**Brano estratto**
++++++++++
Questo calcolatore estende la stessa idea a tre operazioni correlate: l'addizione modulare (a + b) mod n, la moltiplicazione modulare (a × b) mod n e l'elevazione a potenza modulare aᵇ mod n. Quest'ultima sembra innocua ma è l'operazione singola più importante della crittografia moderna. Calcolarla nel modo ingenuo — elevando prima a alla potenza b e poi prendendo il resto — produrrebbe numeri con milioni di cifre per le dimensioni di chiave reali, ben prima che il passaggio modulo entri in gioco. Lo strumento usa invece l'algoritmo di elevazione a potenza per quadrati successivi (square-and-multiply): eleva ripetutamente al quadrato la base e riduce modulo n a ogni singolo passo, così i numeri intermedi non crescono mai oltre la dimensione di n stesso, indipendentemente da quanto sia grande b. Questo è ciò che rende possibili risultati esatti anche per esponenti lunghi centinaia di cifre.
Cosa Dovresti Sapere
- Crittografia: lo scambio di chiavi RSA e Diffie-Hellman si basano entrambi sull'elevazione a potenza modulare con numeri primi molto grandi — cifrare un messaggio significa, in sostanza, calcolare aᵇ mod n dove a, b e n hanno ciascuno centinaia di cifre.
- Funzioni hash: la maggior parte degli schemi di hashing riduce un input di dimensione arbitraria a un "contenitore" di dimensione fissa tramite un'operazione di modulo, motivo per cui il mod ricorre ovunque nelle tabelle hash, nei checksum e nella logica di bilanciamento del carico.
- Calendari e orologi: il calcolo del giorno della settimana, le conversioni tra formato 12/24 ore e i cicli del calendario sono tutti aritmetica modulare camuffata — il soprannome "aritmetica dell'orologio" deriva esattamente da qui.
- Le convenzioni sul segno differiscono: la matematica definisce sempre a mod n come non negativo, ma molti linguaggi di programmazione (C, JavaScript, Java) restituiscono invece un resto con lo stesso segno di a, il che può creare problemi nel tradurre direttamente le formule in codice.
Domande Frequenti
Quanto vale −7 mod 3?
++++++++++
**Voci estratte**

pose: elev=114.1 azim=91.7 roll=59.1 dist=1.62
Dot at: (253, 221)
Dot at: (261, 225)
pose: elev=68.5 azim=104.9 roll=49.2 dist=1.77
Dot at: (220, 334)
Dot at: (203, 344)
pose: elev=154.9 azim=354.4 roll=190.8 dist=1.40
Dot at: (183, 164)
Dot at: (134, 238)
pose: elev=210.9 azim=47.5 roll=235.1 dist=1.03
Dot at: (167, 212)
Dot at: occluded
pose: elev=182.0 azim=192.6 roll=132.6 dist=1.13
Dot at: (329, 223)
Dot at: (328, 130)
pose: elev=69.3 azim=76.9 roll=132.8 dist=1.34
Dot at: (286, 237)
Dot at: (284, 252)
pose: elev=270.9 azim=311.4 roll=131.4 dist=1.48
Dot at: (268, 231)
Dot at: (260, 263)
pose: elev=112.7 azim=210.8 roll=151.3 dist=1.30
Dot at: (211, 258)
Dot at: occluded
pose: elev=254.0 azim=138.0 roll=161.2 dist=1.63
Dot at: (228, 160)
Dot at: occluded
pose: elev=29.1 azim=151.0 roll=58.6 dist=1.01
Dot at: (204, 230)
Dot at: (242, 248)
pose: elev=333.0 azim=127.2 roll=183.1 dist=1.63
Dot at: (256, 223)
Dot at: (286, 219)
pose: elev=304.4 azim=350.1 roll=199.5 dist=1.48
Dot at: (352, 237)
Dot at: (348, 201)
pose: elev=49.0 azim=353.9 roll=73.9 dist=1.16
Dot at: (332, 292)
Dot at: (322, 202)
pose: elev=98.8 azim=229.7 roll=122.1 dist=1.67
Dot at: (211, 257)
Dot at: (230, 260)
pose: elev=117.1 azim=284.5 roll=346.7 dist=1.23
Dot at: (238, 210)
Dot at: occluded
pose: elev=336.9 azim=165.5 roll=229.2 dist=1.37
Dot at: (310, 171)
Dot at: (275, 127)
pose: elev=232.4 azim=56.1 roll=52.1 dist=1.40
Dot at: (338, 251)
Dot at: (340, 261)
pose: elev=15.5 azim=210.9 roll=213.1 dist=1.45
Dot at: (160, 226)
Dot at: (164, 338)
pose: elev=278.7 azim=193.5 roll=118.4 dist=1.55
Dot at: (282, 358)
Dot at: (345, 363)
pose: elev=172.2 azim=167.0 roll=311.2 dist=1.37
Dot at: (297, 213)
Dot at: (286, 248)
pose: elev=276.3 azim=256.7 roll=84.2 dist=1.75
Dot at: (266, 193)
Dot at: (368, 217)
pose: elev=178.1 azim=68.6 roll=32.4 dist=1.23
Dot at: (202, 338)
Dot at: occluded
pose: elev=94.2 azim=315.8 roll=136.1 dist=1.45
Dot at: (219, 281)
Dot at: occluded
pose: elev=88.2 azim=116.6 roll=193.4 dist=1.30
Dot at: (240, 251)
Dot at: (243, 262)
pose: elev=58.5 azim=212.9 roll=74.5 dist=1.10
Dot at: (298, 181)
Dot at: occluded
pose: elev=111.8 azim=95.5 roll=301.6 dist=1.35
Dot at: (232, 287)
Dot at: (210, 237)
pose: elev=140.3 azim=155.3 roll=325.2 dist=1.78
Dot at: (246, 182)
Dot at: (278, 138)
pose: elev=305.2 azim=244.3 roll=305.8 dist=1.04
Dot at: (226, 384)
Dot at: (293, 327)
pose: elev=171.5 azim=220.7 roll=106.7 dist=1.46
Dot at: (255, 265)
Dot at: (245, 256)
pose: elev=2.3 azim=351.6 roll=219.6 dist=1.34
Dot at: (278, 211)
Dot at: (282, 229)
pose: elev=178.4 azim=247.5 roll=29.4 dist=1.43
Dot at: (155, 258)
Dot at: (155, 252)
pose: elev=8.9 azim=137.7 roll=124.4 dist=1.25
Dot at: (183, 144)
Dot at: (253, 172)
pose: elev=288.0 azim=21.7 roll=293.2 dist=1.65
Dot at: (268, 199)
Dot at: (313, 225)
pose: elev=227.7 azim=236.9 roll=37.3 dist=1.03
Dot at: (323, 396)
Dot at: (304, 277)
++++++++++
**Requisiti del compito**
Puoi ricopiare parola per parola il brano sull'aritmetica modulare da "Cosa Dovresti Sapere" a "ciascuno centinaia di cifre.", estremi inclusi? Non occorre consultare il materiale.

**Soluzione**
Cosa Dovresti Sapere
- Crittografia: lo scambio di chiavi RSA e Diffie-Hellman si basano entrambi sull'elevazione a potenza modulare con numeri primi molto grandi — cifrare un messaggio significa, in sostanza, calcolare aᵇ mod n dove a, b e n hanno ciascuno centinaia di cifre.